EURUSD is currently edging sideways around the 50-day simple moving average (SMA) and crawling into the Ichimoku cloud, after a retracement from the recent 32½-month high of 1.2349. Despite the retraction, the slowed negative bearing in the red Tenkan-sen line and the flattening of the blue Kijun-sen line are both backing the stalling price action. Nonetheless, the climbing SMAs are retaining a bullish tone, which is nurturing the positive structure.
Evaporating directional momentum is apparent in the short-term oscillators. Lately, the MACD has been trailing the zero mark and now, together with its red trigger line, has slid ever so slightly below it. The RSI recently has been flirting around its neutral threshold and has now only just deflected off it in bearish territory. The stochastics’ negative bearing seems to have eased slightly, hinting of some weakness in bearish sentiment.
In a negative scenario, a dip deeper into the cloud from 1.2132 may then encounter early support from the 1.2052 trough. However, receding further, the pair could next meet downside friction at the 1.2002 barrier. Should additional losses unfold, the price may challenge the 100-day SMA at 1.1954 – in the vicinity of the cloud’s lower band – ahead of the 1.1919 border.

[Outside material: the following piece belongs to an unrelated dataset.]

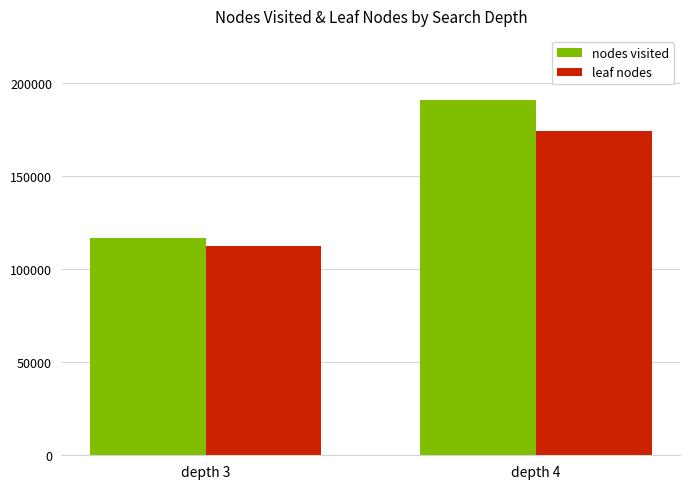

List the labels in order of leaf nodes value, largest first.

depth 4, depth 3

If the pair gains traction around the cloud’s upper frontier, initial resistance may originate from the section of 1.2189-1.2222, which also encompasses the blue Kijun-sen line. Surpassing this, the price could re-target the multi-year top of 1.2349. Conquering the peak too may reinforce confidence into the climb, driving the bulls to aim for the 1.2400-1.2413 limiting boundary.
Summarizing, EURUSD’s bullish tone may remain robust should the pair manage to hold above the SMAs, the 1.2052 key trough and the Ichimoku cloud.